**YOUR INSTRUCTIONS**
Repeat the entries below exactly as they appear, with no pictures.

**LISTED ENTRIES**
◇ ◇ ◇ ◇ ◇

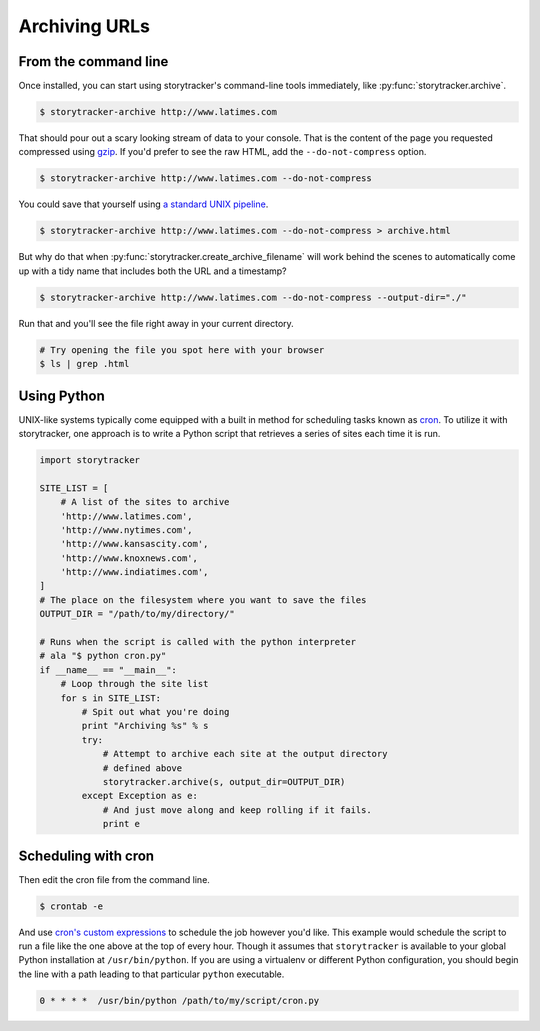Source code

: Archiving URLs
==============

From the command line
---------------------

Once installed, you can start using storytracker's command-line tools immediately, like :py:func:`storytracker.archive`.

.. code-block:: bash

    $ storytracker-archive http://www.latimes.com

That should pour out a scary looking stream of data to your console. That is the content of the page you requested compressed using `gzip <http://en.wikipedia.org/wiki/Gzip>`_.
If you'd prefer to see the raw HTML, add the ``--do-not-compress`` option.

.. code-block:: bash

    $ storytracker-archive http://www.latimes.com --do-not-compress

You could save that yourself using `a standard UNIX pipeline <http://en.wikipedia.org/wiki/Pipeline_%28Unix%29>`_.

.. code-block:: bash

    $ storytracker-archive http://www.latimes.com --do-not-compress > archive.html

But why do that when :py:func:`storytracker.create_archive_filename` will work behind the scenes to automatically come
up with a tidy name that includes both the URL and a timestamp?

.. code-block:: bash

    $ storytracker-archive http://www.latimes.com --do-not-compress --output-dir="./"

Run that and you'll see the file right away in your current directory.

.. code-block:: bash

    # Try opening the file you spot here with your browser
    $ ls | grep .html


Using Python
------------

UNIX-like systems typically come equipped with a built in method for scheduling tasks known as `cron <http://en.wikipedia.org/wiki/Cron>`_.
To utilize it with storytracker, one approach is to write a Python script that retrieves a series of sites each time it is run.

.. code-block:: python

    import storytracker

    SITE_LIST = [
        # A list of the sites to archive
        'http://www.latimes.com',
        'http://www.nytimes.com',
        'http://www.kansascity.com',
        'http://www.knoxnews.com',
        'http://www.indiatimes.com',
    ]
    # The place on the filesystem where you want to save the files
    OUTPUT_DIR = "/path/to/my/directory/"

    # Runs when the script is called with the python interpreter
    # ala "$ python cron.py"
    if __name__ == "__main__":
        # Loop through the site list
        for s in SITE_LIST:
            # Spit out what you're doing
            print "Archiving %s" % s
            try:
                # Attempt to archive each site at the output directory
                # defined above
                storytracker.archive(s, output_dir=OUTPUT_DIR)
            except Exception as e:
                # And just move along and keep rolling if it fails.
                print e

Scheduling with cron
--------------------

Then edit the cron file from the command line.

.. code-block:: bash

    $ crontab -e

And use `cron's custom expressions <http://en.wikipedia.org/wiki/Cron#Examples>`_ to schedule the job however you'd like.
This example would schedule the script to run a file like the one above at the top of every hour. Though it assumes
that ``storytracker`` is available to your global Python installation at ``/usr/bin/python``. If you are using a virtualenv or different Python
configuration, you should begin the line with a path leading to that particular ``python`` executable.

.. code-block:: bash

    0 * * * *  /usr/bin/python /path/to/my/script/cron.py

◇ ◇ ◇ ◇ ◇

**REPLY**
Source code

: Archiving URLs
==============

From the command line
---------------------

Once installed, you can start using storytracker's command-line tools immediately, like :py:func:`storytracker.archive`.

.. code-block:: bash

    $ storytracker-archive http://www.latimes.com

That should pour out a scary looking stream of data to your console. That is the content of the page you requested compressed using `gzip <http://en.wikipedia.org/wiki/Gzip>`_.
If you'd prefer to see the raw HTML, add the ``--do-not-compress`` option.

.. code-block:: bash

    $ storytracker-archive http://www.latimes.com --do-not-compress

You could save that yourself using `a standard UNIX pipeline <http://en.wikipedia.org/wiki/Pipeline_%28Unix%29>`_.

.. code-block:: bash

    $ storytracker-archive http://www.latimes.com --do-not-compress > archive.html

But why do that when :py:func:`storytracker.create_archive_filename` will work behind the scenes to automatically come
up with a tidy name that includes both the URL and a timestamp?

.. code-block:: bash

    $ storytracker-archive http://www.latimes.com --do-not-compress --output-dir="./"

Run that and you'll see the file right away in your current directory.

.. code-block:: bash

    # Try opening the file you spot here with your browser
    $ ls | grep .html


Using Python
------------

UNIX-like systems typically come equipped with a built in method for scheduling tasks known as `cron <http://en.wikipedia.org/wiki/Cron>`_.
To utilize it with storytracker, one approach is to write a Python script that retrieves a series of sites each time it is run.

.. code-block:: python

    import storytracker

    SITE_LIST = [
        # A list of the sites to archive
        'http://www.latimes.com',
        'http://www.nytimes.com',
        'http://www.kansascity.com',
        'http://www.knoxnews.com',
        'http://www.indiatimes.com',
    ]
    # The place on the filesystem where you want to save the files
    OUTPUT_DIR = "/path/to/my/directory/"

    # Runs when the script is called with the python interpreter
    # ala "$ python cron.py"
    if __name__ == "__main__":
        # Loop through the site list
        for s in SITE_LIST:
            # Spit out what you're doing
            print "Archiving %s" % s
            try:
                # Attempt to archive each site at the output directory
                # defined above
                storytracker.archive(s, output_dir=OUTPUT_DIR)
            except Exception as e:
                # And just move along and keep rolling if it fails.
                print e

Scheduling with cron
--------------------

Then edit the cron file from the command line.

.. code-block:: bash

    $ crontab -e

And use `cron's custom expressions <http://en.wikipedia.org/wiki/Cron#Examples>`_ to schedule the job however you'd like.
This example would schedule the script to run a file like the one above at the top of every hour. Though it assumes
that ``storytracker`` is available to your global Python installation at ``/usr/bin/python``. If you are using a virtualenv or different Python
configuration, you should begin the line with a path leading to that particular ``python`` executable.

.. code-block:: bash

    0 * * * *  /usr/bin/python /path/to/my/script/cron.py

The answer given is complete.